# Mobicarbu: Ne fonctionne plus ?



## pepeye66 (7 Juin 2011)

Bonjour à tous,
J'ai un problème avec cette application:
Quand je l'active une fenêtre s'affiche:
"Pas de position GPS fiable  "
"Avez vous bien autorisé la géolocalisation pour mobicarbu sur votre iphone (réglage/général/services géolocalisés)"

Tout cela est bien réglé mais ça ne fonctionne pas pour autant et toujours ce même message. !

J'ai les ai contactés par mail hier mais pas encore de réponse à cette heure.

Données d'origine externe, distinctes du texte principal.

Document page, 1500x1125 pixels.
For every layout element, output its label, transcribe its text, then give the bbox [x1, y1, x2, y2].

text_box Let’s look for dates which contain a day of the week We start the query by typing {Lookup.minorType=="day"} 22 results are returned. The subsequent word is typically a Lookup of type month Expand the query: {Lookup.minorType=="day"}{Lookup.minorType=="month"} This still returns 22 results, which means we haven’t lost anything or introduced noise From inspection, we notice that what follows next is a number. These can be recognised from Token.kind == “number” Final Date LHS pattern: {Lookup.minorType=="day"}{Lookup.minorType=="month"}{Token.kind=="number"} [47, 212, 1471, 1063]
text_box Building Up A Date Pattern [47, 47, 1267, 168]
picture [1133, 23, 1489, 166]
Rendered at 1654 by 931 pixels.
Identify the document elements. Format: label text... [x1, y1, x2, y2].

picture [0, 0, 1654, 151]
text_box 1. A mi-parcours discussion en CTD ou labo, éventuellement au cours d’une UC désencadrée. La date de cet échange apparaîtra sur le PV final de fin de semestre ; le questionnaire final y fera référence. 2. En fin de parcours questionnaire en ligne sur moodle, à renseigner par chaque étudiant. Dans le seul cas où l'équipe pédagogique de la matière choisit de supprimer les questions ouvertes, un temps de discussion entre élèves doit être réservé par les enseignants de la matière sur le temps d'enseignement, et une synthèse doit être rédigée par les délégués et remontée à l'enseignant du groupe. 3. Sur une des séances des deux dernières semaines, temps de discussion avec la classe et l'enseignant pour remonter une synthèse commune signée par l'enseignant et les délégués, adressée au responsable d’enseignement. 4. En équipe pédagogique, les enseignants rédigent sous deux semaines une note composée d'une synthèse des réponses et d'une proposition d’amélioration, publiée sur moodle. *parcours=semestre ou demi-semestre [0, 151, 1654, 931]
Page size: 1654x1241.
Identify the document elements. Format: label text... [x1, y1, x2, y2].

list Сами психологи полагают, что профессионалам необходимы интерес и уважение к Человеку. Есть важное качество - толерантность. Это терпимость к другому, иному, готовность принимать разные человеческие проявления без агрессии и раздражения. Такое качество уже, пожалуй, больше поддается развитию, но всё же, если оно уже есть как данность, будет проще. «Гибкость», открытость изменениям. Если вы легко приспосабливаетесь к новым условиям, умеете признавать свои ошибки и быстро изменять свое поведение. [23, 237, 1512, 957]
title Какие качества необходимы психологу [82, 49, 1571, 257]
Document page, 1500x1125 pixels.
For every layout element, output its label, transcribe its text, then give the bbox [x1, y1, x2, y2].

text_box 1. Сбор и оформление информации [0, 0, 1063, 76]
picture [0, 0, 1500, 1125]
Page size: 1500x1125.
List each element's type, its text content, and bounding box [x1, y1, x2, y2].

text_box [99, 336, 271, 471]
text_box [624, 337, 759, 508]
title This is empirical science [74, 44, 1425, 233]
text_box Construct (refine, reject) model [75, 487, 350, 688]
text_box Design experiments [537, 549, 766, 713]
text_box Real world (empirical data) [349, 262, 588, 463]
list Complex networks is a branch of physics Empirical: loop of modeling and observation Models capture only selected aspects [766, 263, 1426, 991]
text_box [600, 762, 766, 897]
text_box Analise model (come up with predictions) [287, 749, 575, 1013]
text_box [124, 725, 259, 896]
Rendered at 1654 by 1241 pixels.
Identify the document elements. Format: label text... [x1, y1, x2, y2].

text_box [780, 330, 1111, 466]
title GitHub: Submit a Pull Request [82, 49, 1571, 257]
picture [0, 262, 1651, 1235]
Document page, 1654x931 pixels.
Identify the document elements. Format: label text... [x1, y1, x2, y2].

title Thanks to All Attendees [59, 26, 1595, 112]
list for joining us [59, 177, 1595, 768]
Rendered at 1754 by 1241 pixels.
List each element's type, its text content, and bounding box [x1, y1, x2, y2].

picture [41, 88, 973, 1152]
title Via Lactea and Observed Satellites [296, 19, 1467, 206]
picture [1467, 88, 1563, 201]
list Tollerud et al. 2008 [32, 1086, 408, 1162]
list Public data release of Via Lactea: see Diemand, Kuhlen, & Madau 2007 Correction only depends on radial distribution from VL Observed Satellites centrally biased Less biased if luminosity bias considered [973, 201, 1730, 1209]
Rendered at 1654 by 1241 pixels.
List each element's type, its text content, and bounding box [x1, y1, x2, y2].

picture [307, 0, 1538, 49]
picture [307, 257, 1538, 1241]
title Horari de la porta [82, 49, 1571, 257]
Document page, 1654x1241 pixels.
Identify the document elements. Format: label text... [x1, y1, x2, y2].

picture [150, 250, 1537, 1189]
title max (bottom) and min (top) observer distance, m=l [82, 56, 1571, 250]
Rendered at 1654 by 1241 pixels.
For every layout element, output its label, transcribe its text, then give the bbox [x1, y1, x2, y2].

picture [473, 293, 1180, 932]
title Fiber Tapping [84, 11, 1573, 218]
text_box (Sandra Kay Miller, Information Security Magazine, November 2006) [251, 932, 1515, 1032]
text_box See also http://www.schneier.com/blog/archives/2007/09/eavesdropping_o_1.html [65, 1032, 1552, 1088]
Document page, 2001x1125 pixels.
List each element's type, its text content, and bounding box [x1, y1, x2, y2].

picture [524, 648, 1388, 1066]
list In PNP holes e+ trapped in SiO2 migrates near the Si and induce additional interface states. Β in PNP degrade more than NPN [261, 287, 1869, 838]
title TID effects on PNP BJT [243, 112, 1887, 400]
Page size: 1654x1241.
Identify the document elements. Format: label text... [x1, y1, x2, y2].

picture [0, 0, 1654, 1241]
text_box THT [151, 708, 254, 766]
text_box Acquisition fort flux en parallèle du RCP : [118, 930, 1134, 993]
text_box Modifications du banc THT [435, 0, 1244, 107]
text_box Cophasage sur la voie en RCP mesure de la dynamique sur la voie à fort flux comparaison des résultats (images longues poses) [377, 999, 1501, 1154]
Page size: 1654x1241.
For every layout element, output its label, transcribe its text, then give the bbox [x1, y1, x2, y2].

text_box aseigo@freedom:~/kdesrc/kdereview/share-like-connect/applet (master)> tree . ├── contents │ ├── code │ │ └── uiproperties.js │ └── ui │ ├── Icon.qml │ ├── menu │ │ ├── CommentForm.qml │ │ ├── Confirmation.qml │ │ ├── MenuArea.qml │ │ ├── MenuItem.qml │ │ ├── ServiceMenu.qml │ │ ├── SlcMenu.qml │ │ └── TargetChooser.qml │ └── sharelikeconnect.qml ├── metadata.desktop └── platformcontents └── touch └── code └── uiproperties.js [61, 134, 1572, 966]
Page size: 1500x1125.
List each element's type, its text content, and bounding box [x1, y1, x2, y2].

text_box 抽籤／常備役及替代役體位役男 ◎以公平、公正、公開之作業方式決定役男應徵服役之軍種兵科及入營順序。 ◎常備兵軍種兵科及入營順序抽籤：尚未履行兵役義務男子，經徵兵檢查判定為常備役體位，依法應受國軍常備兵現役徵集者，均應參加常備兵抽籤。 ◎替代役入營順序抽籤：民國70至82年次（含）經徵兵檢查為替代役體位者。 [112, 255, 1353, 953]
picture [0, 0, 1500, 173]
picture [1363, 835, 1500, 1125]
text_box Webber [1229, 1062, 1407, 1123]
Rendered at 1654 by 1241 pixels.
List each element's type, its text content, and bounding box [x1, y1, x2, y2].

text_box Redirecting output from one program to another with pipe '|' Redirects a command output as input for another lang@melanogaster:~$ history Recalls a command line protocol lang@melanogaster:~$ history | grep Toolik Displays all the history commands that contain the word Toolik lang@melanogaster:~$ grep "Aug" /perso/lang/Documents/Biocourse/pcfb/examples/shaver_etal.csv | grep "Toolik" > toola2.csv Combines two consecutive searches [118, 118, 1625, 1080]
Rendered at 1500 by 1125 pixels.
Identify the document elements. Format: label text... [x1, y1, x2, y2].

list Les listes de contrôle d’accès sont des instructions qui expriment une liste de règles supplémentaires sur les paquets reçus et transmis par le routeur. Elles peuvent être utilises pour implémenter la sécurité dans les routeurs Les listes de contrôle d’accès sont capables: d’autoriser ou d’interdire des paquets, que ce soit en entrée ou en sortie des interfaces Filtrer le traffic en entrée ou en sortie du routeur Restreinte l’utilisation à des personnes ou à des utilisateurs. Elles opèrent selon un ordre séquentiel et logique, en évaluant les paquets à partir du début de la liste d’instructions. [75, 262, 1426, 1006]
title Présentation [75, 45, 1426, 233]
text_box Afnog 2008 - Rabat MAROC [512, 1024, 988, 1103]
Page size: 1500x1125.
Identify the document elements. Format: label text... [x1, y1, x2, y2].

qqu'un aurait une explication ?
Merci


Bon eh bien ils viennent de me répondre et au final il a fallu que je "ré-initialise" l'app pour qu'elle re-fonctionne comme avant.
Notez que le fait d'entrer une ville (en haut à droite) a aussi fait redémarrer la prise en charge de la localisation ...? (je suis un peu étonné car la saisie de ma ville a été la première action pour voir si l'app fonctionnait sans géolocalisation et cette saisie a réenclenché la prise en charge de la géolocalisation ! ?)
Enfin, en conclusion: ça fonctionne !
;-)


----------